I went out by the pool to ease my nausea. I watched the spinning sculptures make exquisite shadows on the surface of the pool. My parents had vanished somewhere. Esmeralda’s money had moved us to a fancy modernist pile with a swimming pool which she converted to a diving pool for Earnest. ‘To keep you occupied.’ He was miserable. He hadn’t sold a poem in almost a year. The pool was rarely used.
I took off my shoes and let my legs fall into the water; I saw the water chop them at the knee. There was a faint steam coming off the surface of the pool. Our sun was eclipsed by the Mass of Orpheon, so it was twilight on Solidad for today. I was told that this was a good omen for your birthday. I could hear the sounds of the city being channelled up the canyon, music from a Harvest party somewhere in the distance, and I could hear the show concluding in the drawing room, the snowy rustle of applause. I turned to look over my shoulder. And there he stood, on the steps to the kitchen, sweating profusely from his performance, his huge lungs filling and emptying with a machine-like wheeze, causing ripples on the pool. He fixed me with a glassy stare. What a thing he was. He took a cigarette from his pocket, lit it, inhaled so deeply that the end sizzled and sparked like a carnival-stick, then let out through the vast O of his mouth a ring of smoke so big it could have swallowed me. Then he began to grin. I say ‘began’ because the grin, which appeared as a faint creasing of the left corner of his mouth, emerged as slowly as a sunset, unfolding shadows across the contours of his face, slowly revealing the massive granite slabs of his teeth, until, after what seemed like minutes, he was fully grinning, while all the time keeping me frozen with those unsmiling eyes. The cigarette, spent in one draw, he tossed over my head and into our pool. And then Mr Blades trod heavy down the path to our guest house. What could he possibly want in there? I wondered.

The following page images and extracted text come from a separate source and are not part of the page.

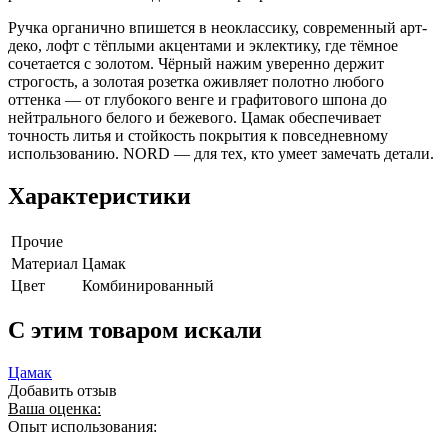
Ручка органично впишется в неоклассику, современный арт-
деко, лофт с тёплыми акцентами и эклектику, где тёмное
сочетается с золотом. Чёрный нажим уверенно держит
строгость, а золотая розетка оживляет полотно любого
оттенка — от глубокого венге и графитового шпона до
нейтрального белого и бежевого. Цамак обеспечивает
точность литья и стойкость покрытия к повседневному
использованию. NORD — для тех, кто умеет замечать детали.
Характеристики
Прочие
Материал
Цамак
Цвет
Комбинированный
C этим товаром искали
Цамак
Добавить отзыв
Ваша оценка:
Опыт использования:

Well, I will tell the end quickly, and simply. I waited some time for him to come back. Then I went down the path. Past the lightly bobbing balloons and pink paper lanterns. Past the ice sculptures, which in the heat had become dripping, amorphous monsters reeling about in the tranquil sunset. I could feel something uncertain in the air. I could hear noises. The sliding door was open a crack. The lights were off. The only light came from the cat-eye slits between the curtains. There was a pall around my mother’s head. My mother’s head? How did that get there? It was a head I’d loved – at least till that moment – more than any other. She was sitting up on one of the benches in the kitchen, surrounded by dirty catering equipment. She had her head back, and a burning cigarette in her right hand which, along with her other hand, she was using to hold her knees up near her chest. Between her legs was a kind of vortex. An unwholesome, oily abyss. Locks of black, greasy hair swirled around the edges of the vortex. There were white grease-paint smears across her sweat-glossed thighs. The look on Esmeralda’s face could only have meant agony to me then. She looked as if she was receiving a series of intense electric shocks. And there was a sound. It’s the sound which haunts me. What I heard below strangled gasps and heavy breaths was a wet, tearing, sucking sound. Like an octopoid wrenched from a concrete slab. I couldn’t watch, but I did. Briefly. But no. But a peek. No. I ran back up the path to the house. I heard my own feet slapping on the path. It was a mysterious scene, and only time and experience would teach me what that clown was doing to my mother with his face.